France : Statut du fœtus : l’embarras des juges
■ L’arrêt de la Cour de cassation du 6 février qui reconnaît la possibilité pour des parents de déclarer un enfant né sans vie à l’état-civil fera date par le raisonnement qu’il censure et par celui qu’il tient. L’article 79-1 du Code civil qui permet de dresser un acte de décès d’un enfant né sans vie, ne donne pas de définition de l’enfant ; et le Code civil n’en comporte pas ailleurs.
La cour d’appel dont l’arrêt vient d’être cassé avait tenté de combler cette soi-disant lacune en se fondant explicitement sur l’idée que, pour être reconnu comme un enfant, le foetus doit présenter un espoir raisonnable de vie autonome ; et que cet espoir doit s’apprécier en fait. D’où la référence faite au seuil de viabilité énoncé par l’OMS (22 semaines de grossesse ou un poids supérieur à 500 grammes) comme indicateur de l’appréciation de fait à opérer par le juge. A contrario, la cour d’appel considérait implicitement mais nécessairement qu’en deçà de ces critères, le foetus n’est pas un enfant mais une chose indéterminée...
La cour de cassation censure explicitement ce raisonnement en s’appuyant sur l’article 79-1 du code civil qui dispose simplement que l’officier d’état-civil établit l’acte de décès d’un enfant sans vie et qui ne restreint cette faculté par aucun critère d’appréciation. Par conséquent, en droit, un foetus dont le développement se situe en amont des critères de l’OMS est déjà un enfant au sens du code civil ; même s’il ne présente pas encore d’espoir raisonnable de vie autonome... Et le juge ne peut que le constater sans avoir à entrer dans une appréciation.
Mais si c’est le cas, alors il n’y a pas d’autre limite amont que la conception elle-même.
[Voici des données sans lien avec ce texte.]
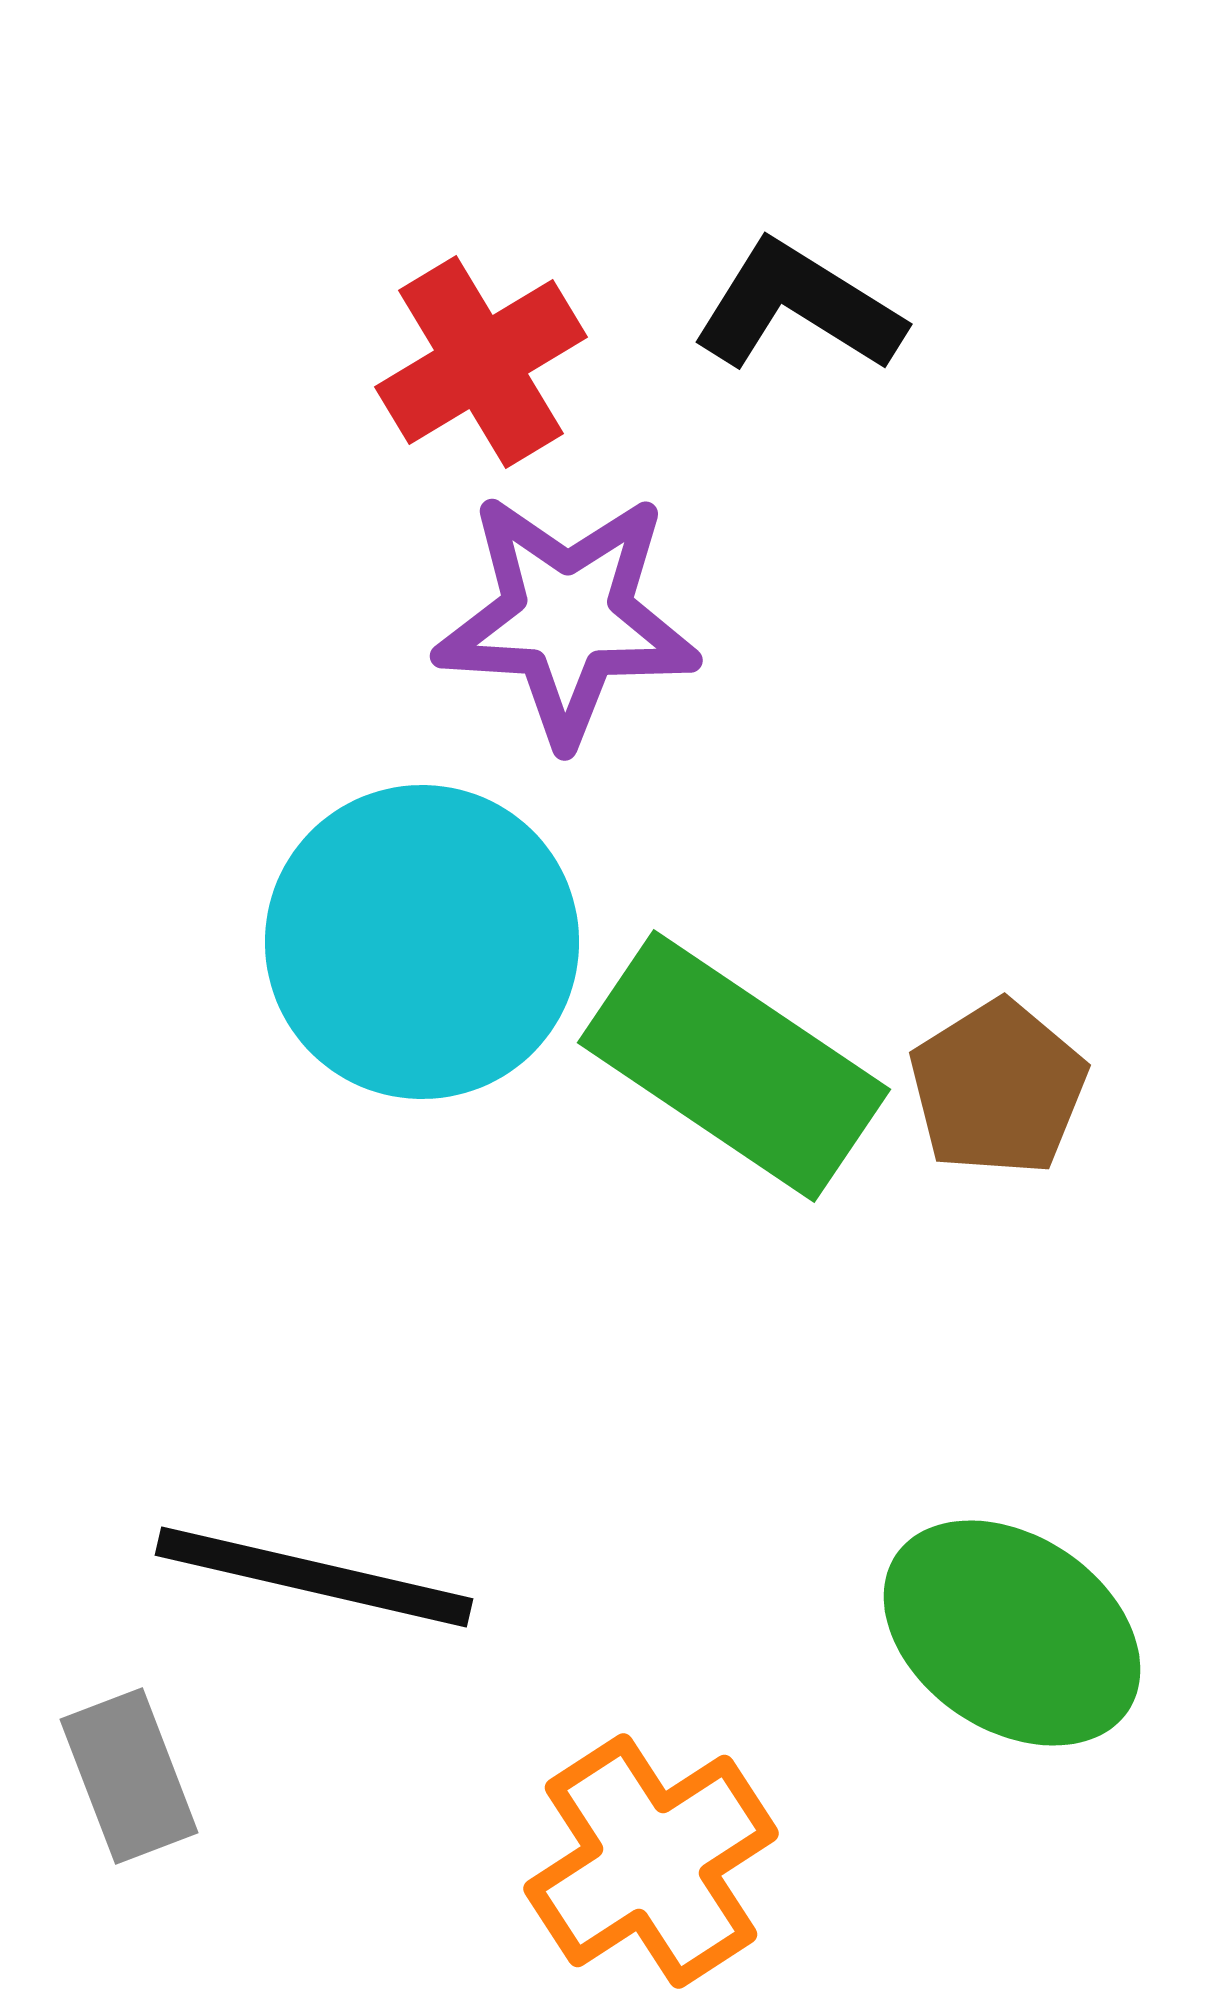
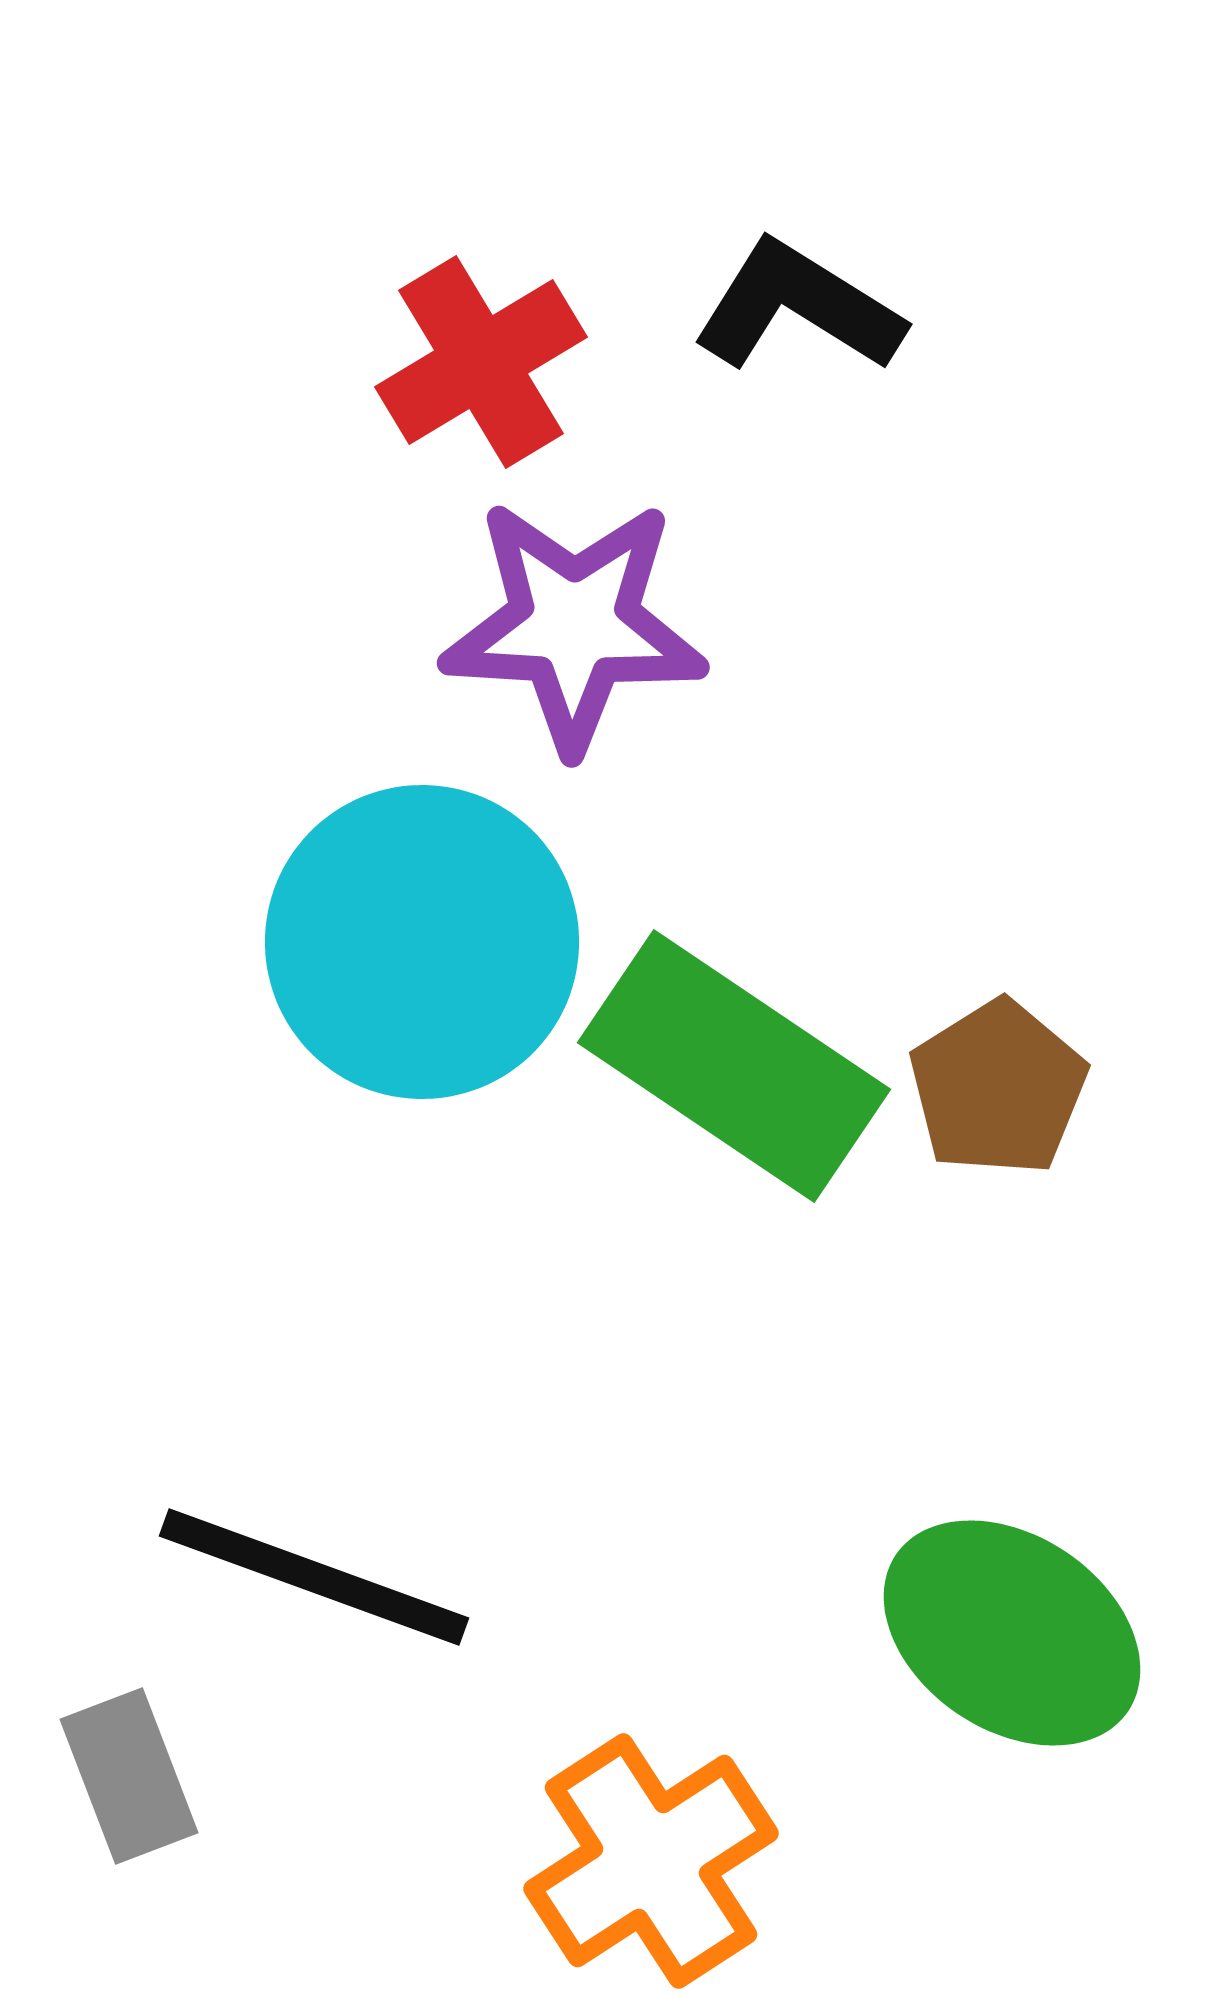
purple star: moved 7 px right, 7 px down
black line: rotated 7 degrees clockwise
D’où le tollé du côté des partisans de l’avortement qui ont vu immédiatement la faille de leur propre position sur la définition de l’enfant, et la contradiction fondamentale entre la reconnaissance juridique de l’enfant et la possibilité de le supprimer.
Voilà aussi pourquoi la Cour de cassation a publié un communiqué où figure une petite phrase qui montre à quel degré de positivisme juridique nous sommes parvenus : « À défaut de précision de la loi, une difficulté est apparue pour déterminer le moment à partir duquel un foetus pouvait être considéré comme un enfant... » Phrase qui exprime la fuite du juge devant ses responsabilités : il ne veut plus avoir à constater ce qui existe, mais appliquer des textes qui norment le réel ; et ce n’est pas autre chose qu’une invitation faite au législateur de remédier à cette « difficulté » et à donc se reconnaître lui-même comme maître de la définition de l’homme.
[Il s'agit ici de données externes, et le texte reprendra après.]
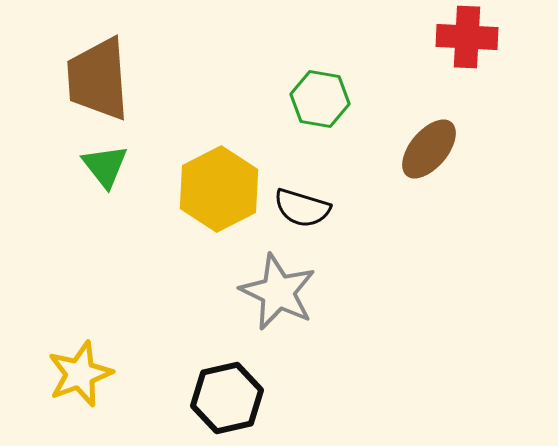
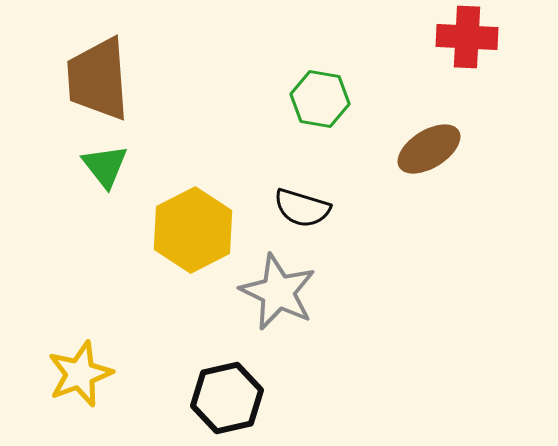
brown ellipse: rotated 18 degrees clockwise
yellow hexagon: moved 26 px left, 41 px down
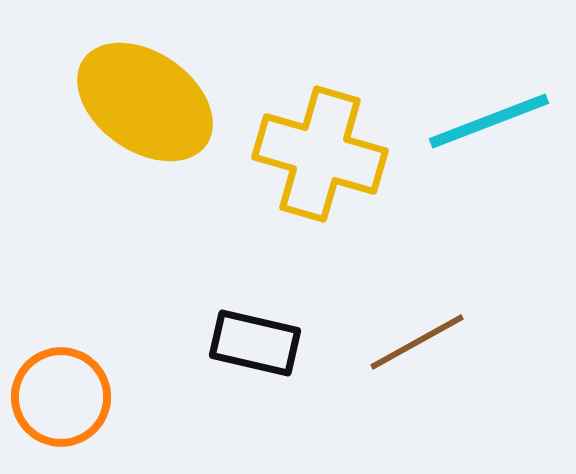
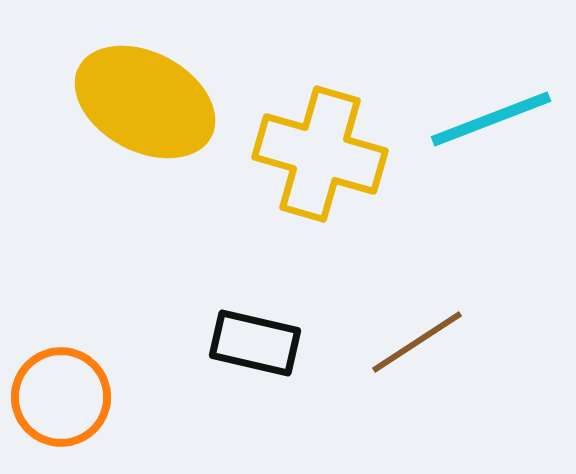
yellow ellipse: rotated 7 degrees counterclockwise
cyan line: moved 2 px right, 2 px up
brown line: rotated 4 degrees counterclockwise
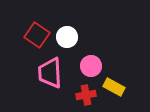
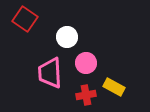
red square: moved 12 px left, 16 px up
pink circle: moved 5 px left, 3 px up
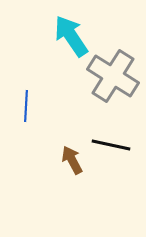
Mais les juges ne sont les seuls embarrassés : nombreux sont ceux qui voient dans cette décision une porte ouverte à la remise en cause de l’avortement (cf. l'article de Tugdual Derville).
Le Mouvement français pour le planning familial le redoute : « Si la douleur des femmes ou des couples vivant des fausses couches tardives doit être entendue, cela ne doit pas pour autant ouvrir la brèche aux dérives potentielles remettant en cause le droit à l’avortement pour l’ensemble des femmes. » Quant à Choisir, le mouvement de Gisèle Halimi, il regrette que la Cour « semble indiquer que la vie commence à la conception de l’embryon ».
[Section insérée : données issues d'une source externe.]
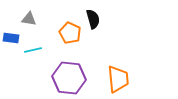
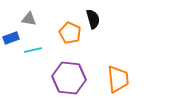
blue rectangle: rotated 28 degrees counterclockwise
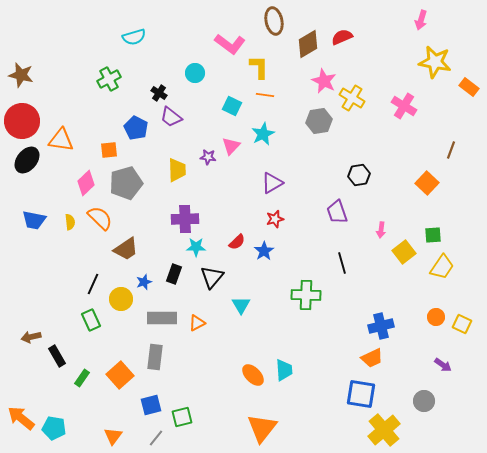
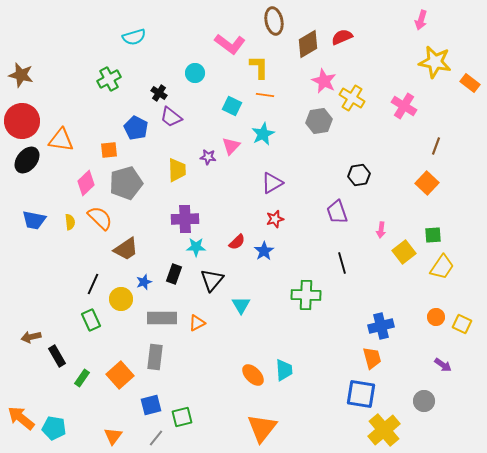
orange rectangle at (469, 87): moved 1 px right, 4 px up
brown line at (451, 150): moved 15 px left, 4 px up
black triangle at (212, 277): moved 3 px down
orange trapezoid at (372, 358): rotated 80 degrees counterclockwise
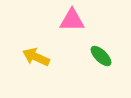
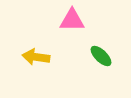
yellow arrow: rotated 16 degrees counterclockwise
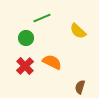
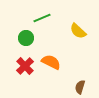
orange semicircle: moved 1 px left
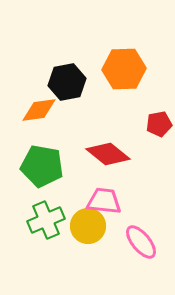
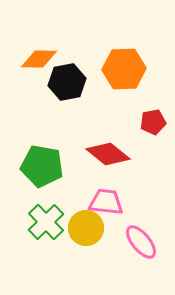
orange diamond: moved 51 px up; rotated 9 degrees clockwise
red pentagon: moved 6 px left, 2 px up
pink trapezoid: moved 2 px right, 1 px down
green cross: moved 2 px down; rotated 21 degrees counterclockwise
yellow circle: moved 2 px left, 2 px down
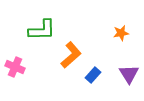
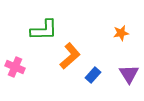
green L-shape: moved 2 px right
orange L-shape: moved 1 px left, 1 px down
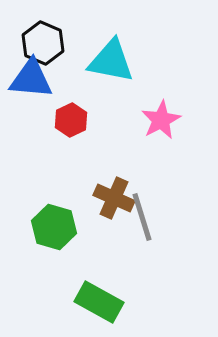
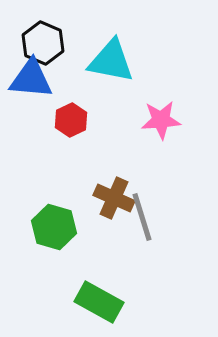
pink star: rotated 24 degrees clockwise
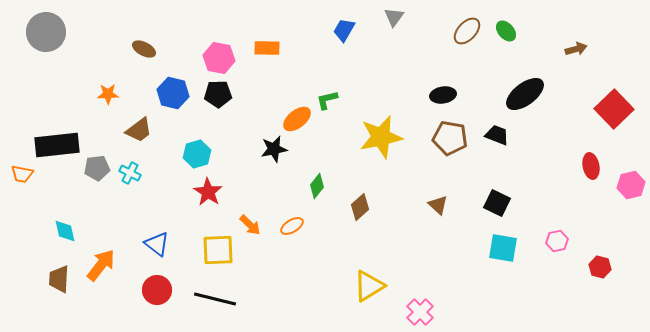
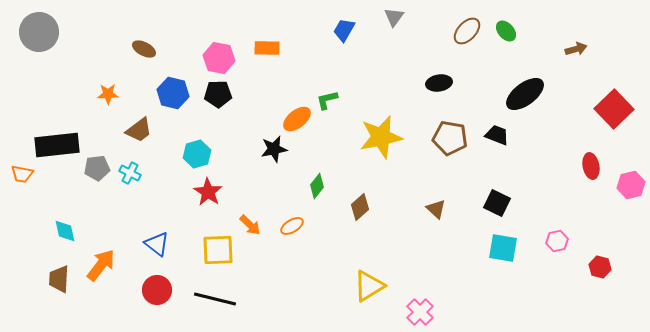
gray circle at (46, 32): moved 7 px left
black ellipse at (443, 95): moved 4 px left, 12 px up
brown triangle at (438, 205): moved 2 px left, 4 px down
Dans l’Humanité du 9 février, le généticien Axel Kahn, voit dans la décision de la Cour de cassation une remise en cause de la loi sur l’IVG, et « craint » l’apparition d’un « délit de foeticide » (cf. l’article de Tugdal Derville dans cette édition). Comme le remarque le député Jean-Frédéric Poisson dans le Figaro, « si l’on reconnaît à l’enfant mort-né une humanité intrinsèque, comment peut-on alors militer pour l’avortement » ? F.L.L.